_Data for processing_:
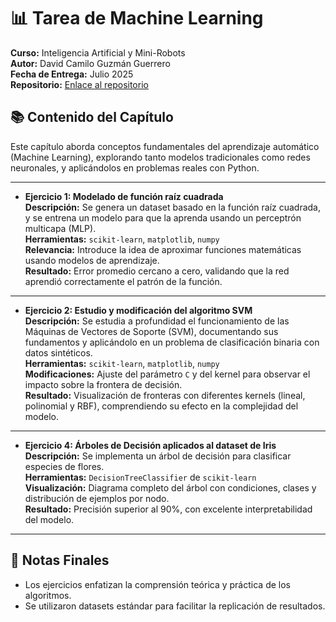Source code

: # 📊 Tarea de Machine Learning  
**Curso:** Inteligencia Artificial y Mini-Robots  
**Autor:** David Camilo Guzmán Guerrero  
**Fecha de Entrega:** Julio 2025  
**Repositorio:** [Enlace al repositorio](https://github.com/lmao813/Tarea_MachineLearning)  

## 📚 Contenido del Capítulo  
Este capítulo aborda conceptos fundamentales del aprendizaje automático (Machine Learning), explorando tanto modelos tradicionales como redes neuronales, y aplicándolos en problemas reales con Python.

---

- **Ejercicio 1: Modelado de función raíz cuadrada**  
**Descripción:** Se genera un dataset basado en la función raíz cuadrada, y se entrena un modelo para que la aprenda usando un perceptrón multicapa (MLP).  
**Herramientas:** `scikit-learn`, `matplotlib`, `numpy`  
**Relevancia:** Introduce la idea de aproximar funciones matemáticas usando modelos de aprendizaje.  
**Resultado:** Error promedio cercano a cero, validando que la red aprendió correctamente el patrón de la función.

---

- **Ejercicio 2: Estudio y modificación del algoritmo SVM**  
**Descripción:** Se estudia a profundidad el funcionamiento de las Máquinas de Vectores de Soporte (SVM), documentando sus fundamentos y aplicándolo en un problema de clasificación binaria con datos sintéticos.  
**Herramientas:** `scikit-learn`, `matplotlib`, `numpy`  
**Modificaciones:** Ajuste del parámetro `C` y del kernel para observar el impacto sobre la frontera de decisión.  
**Resultado:** Visualización de fronteras con diferentes kernels (lineal, polinomial y RBF), comprendiendo su efecto en la complejidad del modelo.

---

- **Ejercicio 4: Árboles de Decisión aplicados al dataset de Iris**  
**Descripción:** Se implementa un árbol de decisión para clasificar especies de flores.  
**Herramientas:** `DecisionTreeClassifier` de `scikit-learn`  
**Visualización:** Diagrama completo del árbol con condiciones, clases y distribución de ejemplos por nodo.  
**Resultado:** Precisión superior al 90%, con excelente interpretabilidad del modelo.

---

## 🧠 Notas Finales  
- Los ejercicios enfatizan la comprensión teórica y práctica de los algoritmos.  
- Se utilizaron datasets estándar para facilitar la replicación de resultados. 
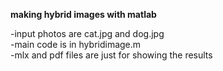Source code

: 
<b>making hybrid images with matlab</b><br>

-input photos are cat.jpg and dog.jpg<br>
-main code is in hybridimage.m<br>
-mlx and pdf files are just for showing the results<br>

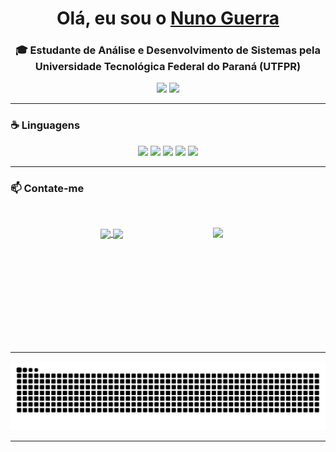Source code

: <h1 align="center">
  Olá, eu sou o <a href="www.linkedin.com/in/nunomguerra" target="_blank">Nuno Guerra</a>
</h1>

<h3 align="center">
  🎓 Estudante de Análise e Desenvolvimento de Sistemas pela Universidade Tecnológica Federal do Paraná (UTFPR)
</h3> 

<p align="center">
  <img height="180em" src="https://github-readme-stats.vercel.app/api?username=nunoguerra1&show_icons=true&theme=github_dark&include_all_commits=true&count_private=true&cache_seconds=86400"/>
  <img height="180em" src="https://github-readme-stats.vercel.app/api/top-langs/?username=nunoguerra1&layout=compact&langs_count=7&theme=github_dark"/>
</p>

---

### ☕ **Linguagens**

<p align="center">
  <img src="https://cdn.jsdelivr.net/gh/devicons/devicon@latest/icons/c/c-original.svg" width="40"/>
  <img src="https://cdn.jsdelivr.net/gh/devicons/devicon/icons/html5/html5-original.svg" width="40"/>
  <img src="https://cdn.jsdelivr.net/gh/devicons/devicon/icons/css3/css3-original.svg" width="40"/>
  <img src="https://cdn.jsdelivr.net/gh/devicons/devicon@latest/icons/java/java-original.svg" width="40" />
  <img src="https://cdn.jsdelivr.net/gh/devicons/devicon@latest/icons/mysql/mysql-original.svg" width="40" />
</p>

---

### 📫 **Contate-me**

<div style ="display: inline_block"><br>
<p align="center">
  <a href="www.linkedin.com/in/nunomguerra" target="_blank">
    <img align="center" src="https://img.shields.io/badge/linkedin-%230077B5.svg?style=for-the-badge&logo=linkedin&logoColor=white">
  </a>
  <a href="mailto:nuno1assis@gmail.com" target="_blank">
    <img align="center" src="https://img.shields.io/badge/Gmail-D14836?style=for-the-badge&logo=gmail&logoColor=white">
  </a>
    <img align="right" src="https://cdn.discordapp.com/attachments/1042065800468643922/1389063848581140550/ezgif-5c65de14e36c8a.gif?ex=68634205&is=6861f085&hm=ec60d8ca161e1cc5cbc904779c8aaf135b9727b930dfffc36c34c39268249ba3&" width="180">
</p>
</div>
<br>
<br>
<br>
<br>
<br>
<br>
<br>
<br>
<br>

---

<picture>
  <source media="(prefers-color-scheme: dark)" srcset="https://raw.githubusercontent.com/nunoguerra1/nunoguerra1/output/github-contribution-grid-snake-dark.svg">
  <source media="(prefers-color-scheme: light)" srcset="https://raw.githubusercontent.com/nunoguerra1/nunoguerra1/output/github-contribution-grid-snake.svg">
  <img alt="github contribution grid snake animation" src="https://raw.githubusercontent.com/nunoguerra1/nunoguerra1/output/github-contribution-grid-snake.svg">
</picture>

---
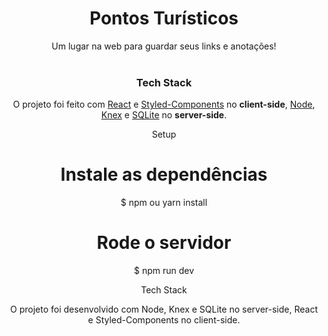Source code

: <div align="center">
<h1>Pontos Turísticos</h1>
Um lugar na web para guardar seus links e anotações! 
<br> <br>

### Tech Stack

O projeto foi feito com [React](https://reactjs.org/) e [Styled-Components](https://styled-components.com/) no **client-side**, [Node](https://nodejs.org/en/), [Knex](http://knexjs.org/) e [SQLite](https://www.sqlite.org/index.html) no **server-side**.

Setup

# Instale as dependências
$ npm ou yarn install

# Rode o servidor
$ npm run dev

Tech Stack

O projeto foi desenvolvido com Node, Knex e SQLite no server-side, React e Styled-Components no client-side.

</div>
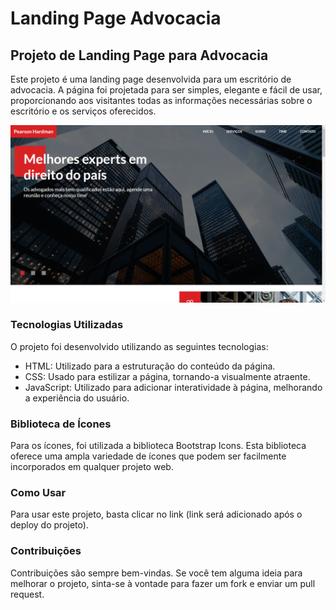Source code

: # Landing Page Advocacia

## Projeto de Landing Page para Advocacia

Este projeto é uma landing page desenvolvida para um escritório de advocacia. A página foi projetada para ser simples, elegante e fácil de usar, proporcionando aos visitantes todas as informações necessárias sobre o escritório e os serviços oferecidos.

![Alt text](img/image.png)

### Tecnologias Utilizadas

O projeto foi desenvolvido utilizando as seguintes tecnologias:

- HTML: Utilizado para a estruturação do conteúdo da página.
- CSS: Usado para estilizar a página, tornando-a visualmente atraente.
- JavaScript: Utilizado para adicionar interatividade à página, melhorando a experiência do usuário.

### Biblioteca de Ícones

Para os ícones, foi utilizada a biblioteca Bootstrap Icons. Esta biblioteca oferece uma ampla variedade de ícones que podem ser facilmente incorporados em qualquer projeto web.

### Como Usar

Para usar este projeto, basta clicar no link (link será adicionado após o deploy do projeto).

### Contribuições

Contribuições são sempre bem-vindas. Se você tem alguma ideia para melhorar o projeto, sinta-se à vontade para fazer um fork e enviar um pull request.
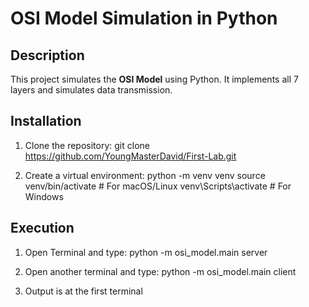 # OSI Model Simulation in Python

## Description
This project simulates the **OSI Model** using Python. It implements all 7 layers and simulates data transmission.

## Installation
1. Clone the repository:
git clone https://github.com/YoungMasterDavid/First-Lab.git

2. Create a virtual environment:
python -m venv venv source venv/bin/activate # For macOS/Linux venv\Scripts\activate # For Windows

## Execution
1. Open Terminal and type:
python -m osi_model.main server

2. Open another terminal and type:
python -m osi_model.main client

3. Output is at the first terminal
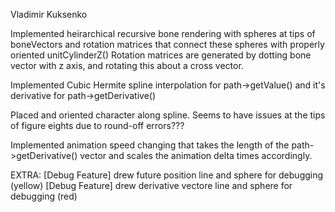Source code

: ﻿Vladimir Kuksenko

Implemented heirarchical recursive bone rendering with spheres at tips of boneVectors and rotation matrices that connect these spheres with properly oriented unitCylinderZ()
Rotation matrices are generated by dotting bone vector with z axis, and rotating this about a cross vector.

Implemented Cubic Hermite spline interpolation for path->getValue() and it's derivative for path->getDerivative()

Placed and oriented character along spline. Seems to have issues at the tips of figure eights due to round-off errors???

Implemented animation speed changing that takes the length of the path->getDerivative() vector and scales the animation delta times accordingly.

EXTRA:
[Debug Feature] drew future position    line and sphere for debugging (yellow)
[Debug Feature] drew derivative vectore line and sphere for debugging (red)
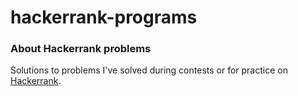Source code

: # hackerrank-programs


### About Hackerrank problems
Solutions to problems I've solved during contests or for practice on [Hackerrank](https://www.hackerrank.com).
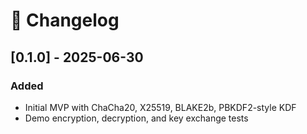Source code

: # 📅 Changelog

## [0.1.0] - 2025-06-30
### Added
- Initial MVP with ChaCha20, X25519, BLAKE2b, PBKDF2-style KDF
- Demo encryption, decryption, and key exchange tests
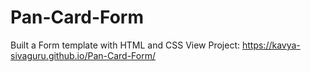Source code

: # Pan-Card-Form

Built a Form template with HTML and CSS 
View Project: https://kavya-sivaguru.github.io/Pan-Card-Form/
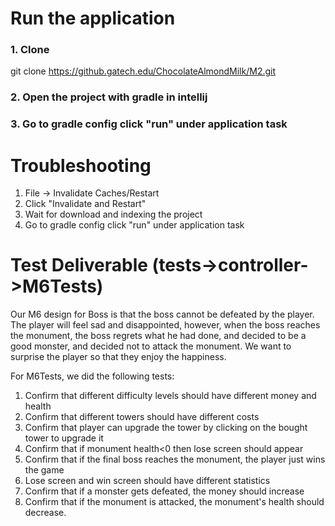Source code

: # Run the application
### 1. Clone
git clone https://github.gatech.edu/ChocolateAlmondMilk/M2.git
### 2. Open the project with gradle in intellij
### 3. Go to gradle config click "run" under application task

# Troubleshooting
1. File -> Invalidate Caches/Restart
2. Click "Invalidate and Restart"
3. Wait for download and indexing the project
4. Go to gradle config click "run" under application task

# Test Deliverable (tests->controller->M6Tests)
Our M6 design for Boss is that the boss cannot be defeated by the player. The player will feel sad and disappointed, however, when the boss reaches the monument, the boss regrets what he had done, and decided to be a good monster, and decided not to attack the monument. We want to surprise the player so that they enjoy the happiness.

For M6Tests, we did the following tests:

1. Confirm that different difficulty levels should have different money and health
2. Confirm that different towers should have different costs
3. Confirm that player can upgrade the tower by clicking on the bought tower to upgrade it
4. Confirm that if monument health<0 then lose screen should appear
5. Confirm that if the final boss reaches the monument, the player just wins the game
6. Lose screen and win screen should have different statistics
7. Confirm that if a monster gets defeated, the money should increase
8. Confirm that if the monument is attacked, the monument's health should decrease.
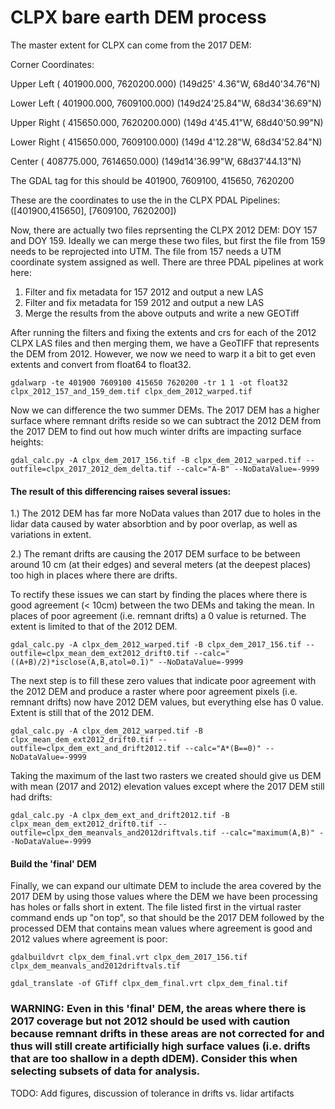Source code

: # CLPX bare earth DEM process

The master extent for CLPX can come from the 2017 DEM:

Corner Coordinates:

Upper Left  (  401900.000, 7620200.000) (149d25' 4.36"W, 68d40'34.76"N)

Lower Left  (  401900.000, 7609100.000) (149d24'25.84"W, 68d34'36.69"N)

Upper Right (  415650.000, 7620200.000) (149d 4'45.41"W, 68d40'50.99"N)

Lower Right (  415650.000, 7609100.000) (149d 4'12.28"W, 68d34'52.84"N)

Center      (  408775.000, 7614650.000) (149d14'36.99"W, 68d37'44.13"N)

The GDAL tag for this should be 401900, 7609100, 415650, 7620200

These are the coordinates to use the in the CLPX PDAL Pipelines:
([401900,415650], [7609100, 7620200])

Now, there are actually two files reprsenting the CLPX 2012 DEM: DOY 157 and DOY 159. Ideally we can merge these two files, but first the file from 159 needs to be reprojected into UTM. The file from 157 needs a UTM coordinate system assigned as well. There are three PDAL pipelines at work here:

1. Filter and fix metadata for 157 2012 and output a new LAS
2. Filter and fix metadata for 159 2012 and output a new LAS
3. Merge the results from the above outputs and write a new GEOTiff

After running the filters and fixing the extents and crs for each of the 2012 CLPX LAS files and then merging them, we have a GeoTIFF that represents the DEM from 2012. However, we now we need to warp it a bit to get even extents and convert from float64 to float32.

`gdalwarp -te 401900 7609100 415650 7620200 -tr 1 1 -ot float32 clpx_2012_157_and_159_dem.tif clpx_dem_2012_warped.tif`

Now we can difference the two summer DEMs. The 2017 DEM has a higher surface where remnant drifts reside so we can subtract the 2012 DEM from the 2017 DEM to find out how much winter drifts are impacting surface heights:

`gdal_calc.py -A clpx_dem_2017_156.tif -B clpx_dem_2012_warped.tif --outfile=clpx_2017_2012_dem_delta.tif --calc="A-B" --NoDataValue=-9999`


#### The result of this differencing raises several issues:

1.) The 2012 DEM has far more NoData values than 2017 due to holes in the lidar data caused by water absorbtion and by poor overlap, as well as variations in extent.

2.) The remant drifts are causing the 2017 DEM surface to be between around 10 cm (at their edges) and several meters (at the deepest places) too high in places where there are drifts.

To rectify these issues we can start by finding the places where there is good agreement (< 10cm) between the two DEMs and taking the mean. In places of poor agreement (i.e. remnant drifts) a 0 value is returned. The extent is limited to that of the 2012 DEM.

`gdal_calc.py -A clpx_dem_2012_warped.tif -B clpx_dem_2017_156.tif --outfile=clpx_mean_dem_ext2012_drift0.tif --calc="((A+B)/2)*isclose(A,B,atol=0.1)" --NoDataValue=-9999`

The next step is to fill these zero values that indicate poor agreement with the 2012 DEM and produce a raster where poor agreement pixels (i.e. remnant drifts) now have 2012 DEM values, but everything else has 0 value. Extent is still that of the 2012 DEM.

`gdal_calc.py -A clpx_dem_2012_warped.tif -B clpx_mean_dem_ext2012_drift0.tif --outfile=clpx_dem_ext_and_drift2012.tif --calc="A*(B==0)" --NoDataValue=-9999`

Taking the maximum of the last two rasters we created should give us DEM with mean (2017 and 2012) elevation values except where the 2017 DEM still had drifts:

`gdal_calc.py -A clpx_dem_ext_and_drift2012.tif -B clpx_mean_dem_ext2012_drift0.tif --outfile=clpx_dem_meanvals_and2012driftvals.tif --calc="maximum(A,B)" --NoDataValue=-9999`

#### Build the 'final' DEM

Finally, we can expand our ultimate DEM to include the area covered by the 2017 DEM by using those values where the DEM we have been processing has holes or falls short in extent. The file listed first in the virtual raster command ends up "on top", so that should be the 2017 DEM followed by the processed DEM that contains mean values where agreement is good and 2012 values where agreement is poor:

`gdalbuildvrt clpx_dem_final.vrt clpx_dem_2017_156.tif clpx_dem_meanvals_and2012driftvals.tif`

`gdal_translate -of GTiff clpx_dem_final.vrt clpx_dem_final.tif`

### WARNING: Even in this 'final' DEM, the areas where there is 2017 coverage but not 2012 should be used with caution because remnant drifts in these areas are not corrected for and thus will still create artificially high surface values (i.e. drifts that are too shallow in a depth dDEM). Consider this when selecting subsets of data for analysis.

TODO: Add figures, discussion of tolerance in drifts vs. lidar artifacts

_Request_:
Could you transcribe exactly the lines from the start of the records through the line containing "## 🧠 Notas Finales", both ends included, leaving the pictures out?

_Written response_:
Source code

: # 📊 Tarea de Machine Learning  
**Curso:** Inteligencia Artificial y Mini-Robots  
**Autor:** David Camilo Guzmán Guerrero  
**Fecha de Entrega:** Julio 2025  
**Repositorio:** [Enlace al repositorio](https://github.com/lmao813/Tarea_MachineLearning)  

## 📚 Contenido del Capítulo  
Este capítulo aborda conceptos fundamentales del aprendizaje automático (Machine Learning), explorando tanto modelos tradicionales como redes neuronales, y aplicándolos en problemas reales con Python.

---

- **Ejercicio 1: Modelado de función raíz cuadrada**  
**Descripción:** Se genera un dataset basado en la función raíz cuadrada, y se entrena un modelo para que la aprenda usando un perceptrón multicapa (MLP).  
**Herramientas:** `scikit-learn`, `matplotlib`, `numpy`  
**Relevancia:** Introduce la idea de aproximar funciones matemáticas usando modelos de aprendizaje.  
**Resultado:** Error promedio cercano a cero, validando que la red aprendió correctamente el patrón de la función.

---

- **Ejercicio 2: Estudio y modificación del algoritmo SVM**  
**Descripción:** Se estudia a profundidad el funcionamiento de las Máquinas de Vectores de Soporte (SVM), documentando sus fundamentos y aplicándolo en un problema de clasificación binaria con datos sintéticos.  
**Herramientas:** `scikit-learn`, `matplotlib`, `numpy`  
**Modificaciones:** Ajuste del parámetro `C` y del kernel para observar el impacto sobre la frontera de decisión.  
**Resultado:** Visualización de fronteras con diferentes kernels (lineal, polinomial y RBF), comprendiendo su efecto en la complejidad del modelo.

---

- **Ejercicio 4: Árboles de Decisión aplicados al dataset de Iris**  
**Descripción:** Se implementa un árbol de decisión para clasificar especies de flores.  
**Herramientas:** `DecisionTreeClassifier` de `scikit-learn`  
**Visualización:** Diagrama completo del árbol con condiciones, clases y distribución de ejemplos por nodo.  
**Resultado:** Precisión superior al 90%, con excelente interpretabilidad del modelo.

---

## 🧠 Notas Finales  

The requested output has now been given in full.